See the fish, catch the fish!
For years, hardcore anglers, walleye anglers in particular, used their “down looking” sonar units to search for “marks” on those units’ screens that indicated what appeared to be walleyes below. When found, a marker buoy was pitched near the marks and the fishing began.
That process still works and produces lots of fish — though marker buoys have been replaced with electronic marks on a GPS screen. To really be in the game now, however, anglers may need to take advantage of the various sonar technologies available that look off to the sides and around the boat. Many of today’s top tournament anglers are catching money-winning fish using these technologies.
I must admit that I am still learning this game, but found it enlightening in recent seasons to see cover and fish out away from my boat, pitch baits to them, and actually catch them at times. Simply put, the underwater world and its potential for producing fish is a lot bigger than what we used to see when we focused mostly on what was below the boat and ignoring, or maybe better said not knowing, what was around the boat!
Fish the Ned Rig
Much of my bass fishing when guiding over the years involved throwing what were then called “jig-worms.” These were 4-to-7 inch plastic worm style baits threaded on light (often 1/16- to 1/8-ounce) jig heads. We’d slowly work down deep weed lines in good bass lakes casting and slowly working the baits along those weed edges.

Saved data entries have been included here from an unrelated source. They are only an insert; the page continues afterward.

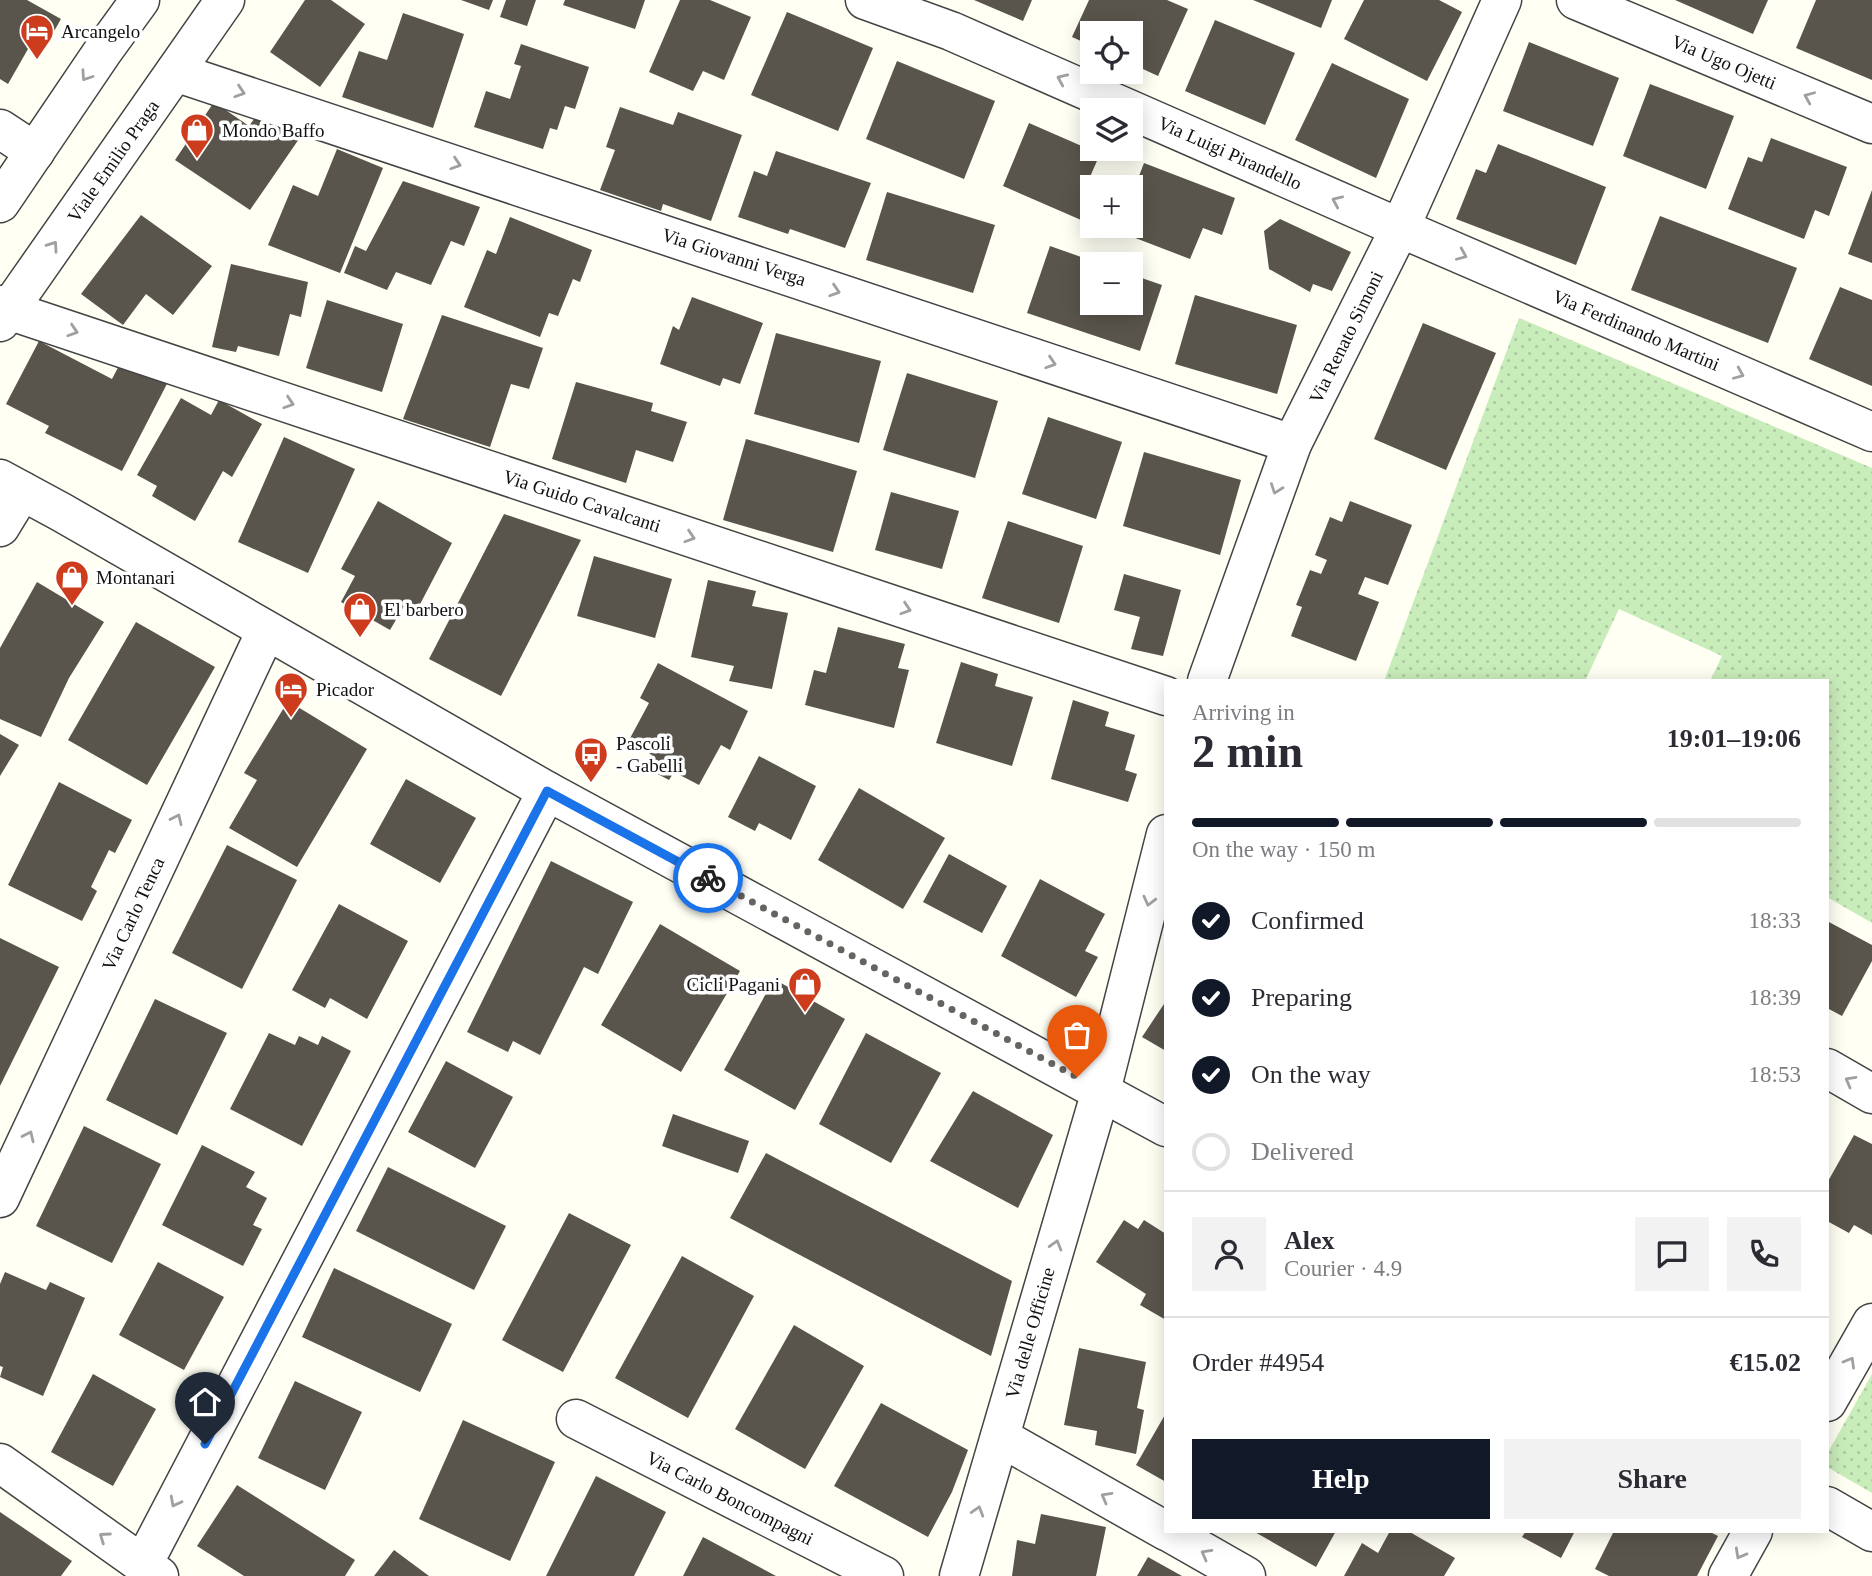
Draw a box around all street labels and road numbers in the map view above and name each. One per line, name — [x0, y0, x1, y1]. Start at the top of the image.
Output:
street label: Via Ugo Ojetti — [1668, 30, 1780, 94]
street label: Viale Emilio Praga — [63, 95, 163, 226]
street label: Via Luigi Pirandello — [1155, 112, 1305, 194]
street label: Via Giovanni Verga — [659, 224, 809, 290]
street label: Via Renato Simoni — [1305, 267, 1387, 407]
street label: Via Ferdinando Martini — [1549, 285, 1723, 375]
street label: Via Guido Cavalcanti — [501, 466, 663, 536]
street label: Via Carlo Tenca — [98, 853, 169, 974]
street label: Via delle Officine — [1001, 1265, 1059, 1401]
street label: Via Carlo Boncompagni — [643, 1447, 817, 1549]

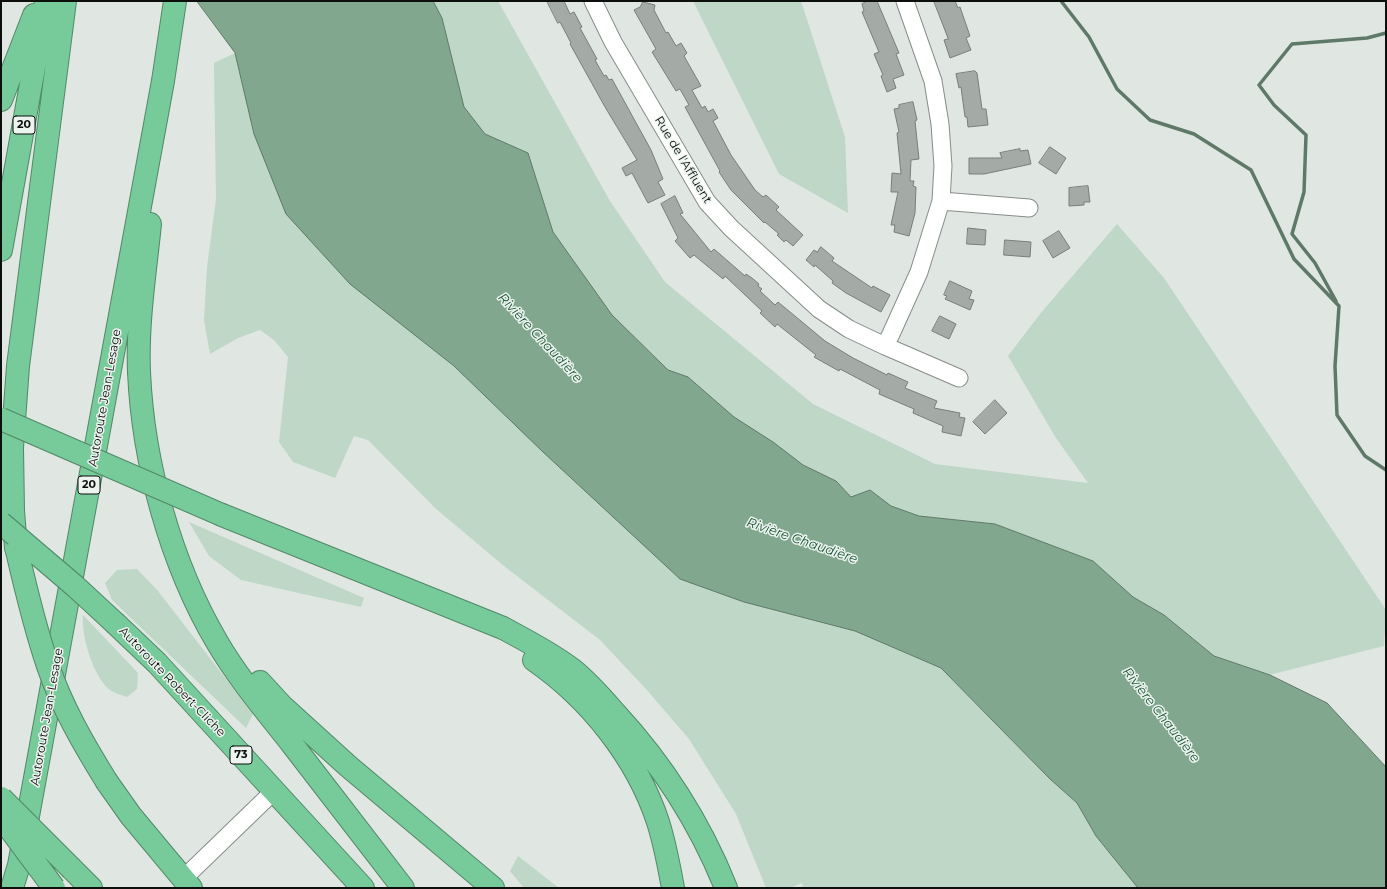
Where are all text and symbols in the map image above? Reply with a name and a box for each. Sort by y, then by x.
street label: Rue de l'Affluent [651,114,715,206]
road number: 20 [13,116,35,134]
water label: Rivière Chaudière [495,290,585,386]
street label: Autoroute Jean-Lesage [86,328,124,468]
road number: 20 [78,476,100,494]
water label: Rivière Chaudière [744,515,860,567]
street label: Autoroute Robert-Cliche [116,624,228,740]
street label: Autoroute Jean-Lesage [28,647,66,787]
water label: Rivière Chaudière [1119,664,1203,766]
road number: 73 [230,746,252,764]

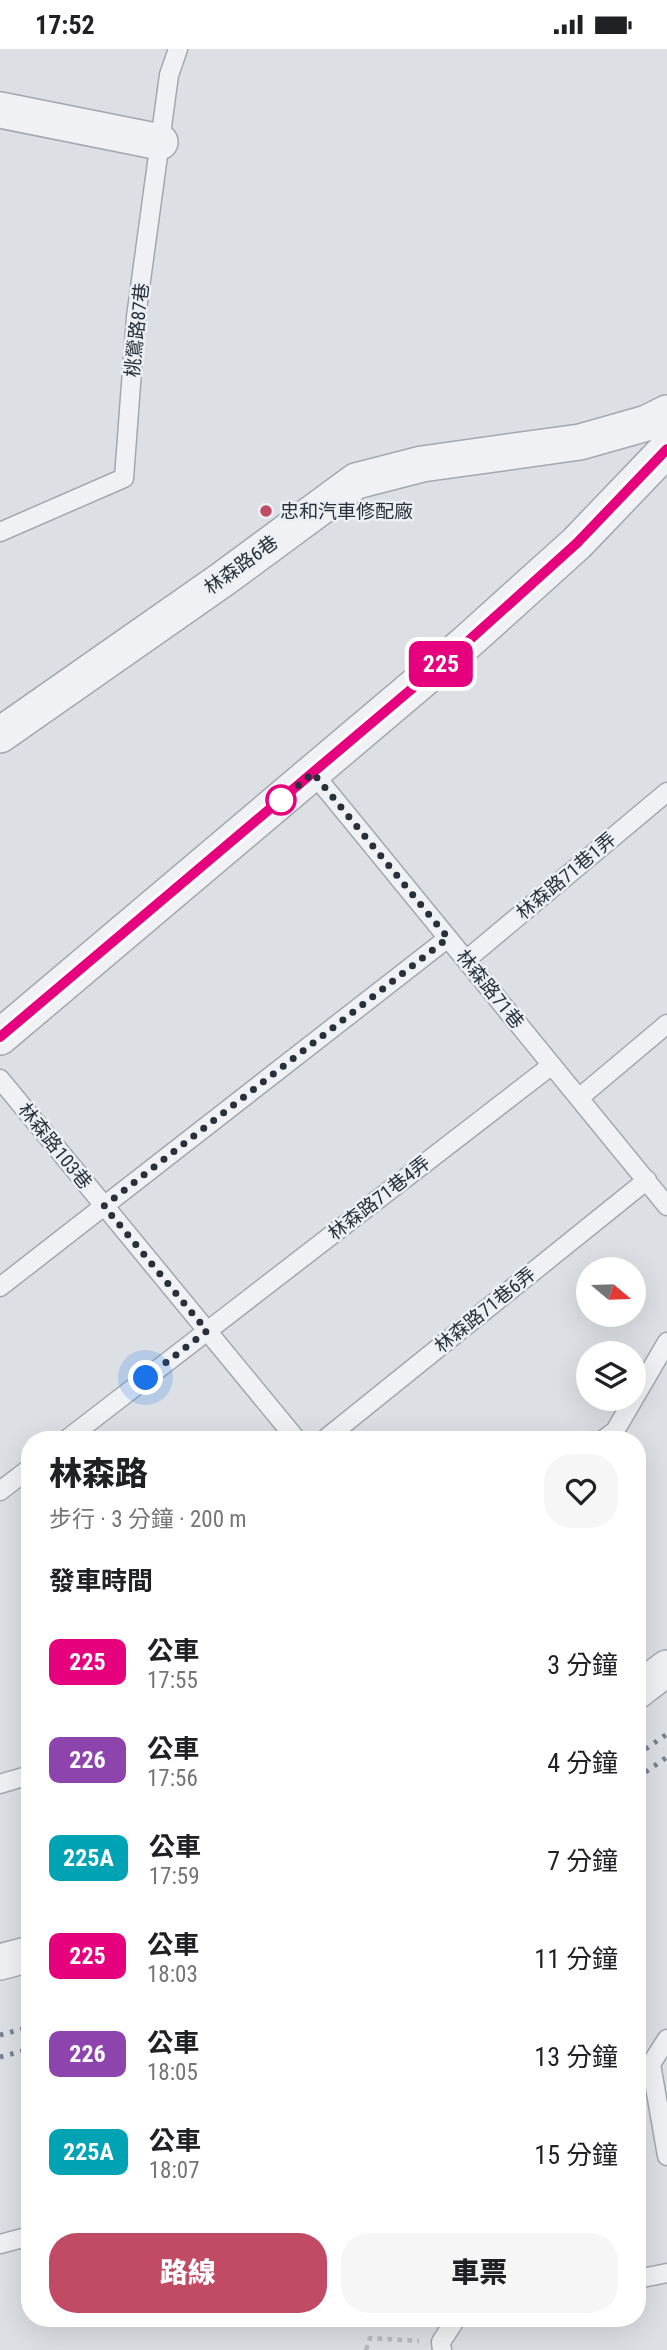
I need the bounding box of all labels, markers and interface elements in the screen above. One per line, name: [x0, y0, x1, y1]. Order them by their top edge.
text: 17:52: [35, 10, 95, 40]
street label: 桃鶯路87巷: [121, 282, 153, 378]
place label: 忠和汽車修配廠: [280, 500, 413, 523]
marker: 忠和汽車修配廠: [258, 503, 274, 519]
street label: 林森路6巷: [200, 531, 282, 599]
line badge: 225: [401, 641, 481, 687]
text: 225: [423, 650, 459, 678]
unlabelled marker: [266, 785, 296, 815]
street label: 林森路71巷1弄: [511, 828, 621, 924]
street label: 林森路71巷: [451, 945, 529, 1033]
street label: 林森路103巷: [13, 1098, 97, 1194]
street label: 林森路71巷4弄: [323, 1151, 435, 1245]
north arrow: [576, 1257, 646, 1327]
map controls: [576, 1257, 646, 1411]
street label: 林森路71巷6弄: [430, 1262, 540, 1358]
button: layers: [576, 1341, 646, 1411]
your location: [128, 1360, 163, 1395]
text: 林森路: [49, 1454, 148, 1493]
button: heart: [544, 1454, 618, 1528]
text: 步行 · 3 分鐘 · 200 m: [49, 1506, 247, 1533]
text: 發車時間: [49, 1566, 153, 1596]
text: 公車: [147, 1636, 199, 1666]
text: 225: [69, 1648, 106, 1676]
text: 3 分鐘: [547, 1650, 618, 1680]
text: 17:55: [147, 1667, 198, 1694]
text: 公車: [147, 1734, 199, 1764]
text: 226: [69, 1746, 106, 1774]
text: 4 分鐘: [547, 1748, 618, 1778]
text: 17:56: [147, 1765, 198, 1792]
text: 公車: [149, 1832, 201, 1862]
text: 225A: [63, 1844, 114, 1872]
text: 7 分鐘: [547, 1846, 618, 1876]
text: 17:59: [149, 1863, 200, 1890]
text: 公車: [147, 1930, 199, 1960]
text: 225: [69, 1942, 106, 1970]
text: 11 分鐘: [534, 1944, 618, 1974]
text: 18:03: [147, 1961, 198, 1988]
text: 公車: [147, 2028, 199, 2058]
text: 226: [69, 2040, 106, 2068]
text: 13 分鐘: [534, 2042, 618, 2072]
text: 18:05: [147, 2059, 198, 2086]
text: 公車: [149, 2126, 201, 2156]
text: 225A: [63, 2138, 114, 2166]
text: 15 分鐘: [534, 2140, 618, 2170]
text: 18:07: [149, 2157, 200, 2184]
button: 路線: [49, 2233, 327, 2313]
button: 車票: [341, 2233, 618, 2313]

Several years ago, smaller plastics fished on similar jigs came to the forefront known as Ned Rigs. These baits are often in the 2.5-to-3 inch size range making for a much smaller, more finesse style bait. And, they work! Clearer waters and increased bass fishing pressure on many lakes appear to be, in fact, ideal conditions for fishing them.
The past two summers a bunch of largemouth and smallmouth bass have fallen victim to Ned Ochos and Rage Ned Cut-R Worms fished on 1/8-ounce jigs by my guide clients. This year, a new Rage Ned Craw is available that I can’t wait to try as well.
If you like feeling the tug of a fish pulling back, a Ned Rig fished on the deep weed line will probably produce bass, northern pike, panfish, and maybe even a walleye or two!
For whatever reason (I suspect clearer waters to be the cause), smallmouth bass populations have expanded and exploded in many lakes. That’s a good thing because smallmouth bass are extreme fighters and acrobats that are flat out fun to catch.
Mille Lacs Lake in central Minnesota has developed into one of the premier smallmouth lakes in the world. There are, however, expanding populations in a bunch of other lakes, both big and small, all across the Midwest. The good news is that a stop at a local bait shop may be all it takes to find lakes with good smallmouth fishing as it seems anglers are more willing to share details about their good smallmouth catches than they are to give up where the good walleyes are being caught, or details on big crappies!